Vin Scully did the work.
I have a lot of different stories I tell myself about how I became a writer, but this is one of them: that I learned to love the craft of the telling of stories by listening as a child to Vin Scully.
While I’ve always been a baseball fan, my *narrative influence has never been Scully, as great as he is. Truth be told, I didn’t give him a chance for about three decades simply because he called the games of a team I have always despised. I’m horribly shallow that way.
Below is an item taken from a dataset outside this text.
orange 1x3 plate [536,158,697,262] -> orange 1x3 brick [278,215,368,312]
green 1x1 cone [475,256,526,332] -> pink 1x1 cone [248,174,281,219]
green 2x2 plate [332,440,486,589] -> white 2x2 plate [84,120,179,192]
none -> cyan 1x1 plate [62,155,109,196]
More recently I’ve listened to Scully with a far more objective ear, but it’s what, and how, we listen at 12/13/14 that really “makes” it. Besides, Scully of recent years isn’t the storyteller you heard, Mr. Fleck, decades ago. In retrospect, I’m envious of having heard Scully in my early teen years, although I’ll never regret having grown up with Gene Elston, Mark Holtz and Eric Nadel (Astros/Rangers). More than anything, it’s the incredible power of that local, daily, baseball voice that has already gone, and is gone even more with Scully’s moving on.
We’re tipping a hat to more than Vin Scully this weekend. We’re tipping our hat as we watch a train leave the station that will never come back.
Scot
*As for narrative influences and radio, Jean Shepherd is my “Vin Scully” and I still take time every month or so to listen to one of his WOR shows.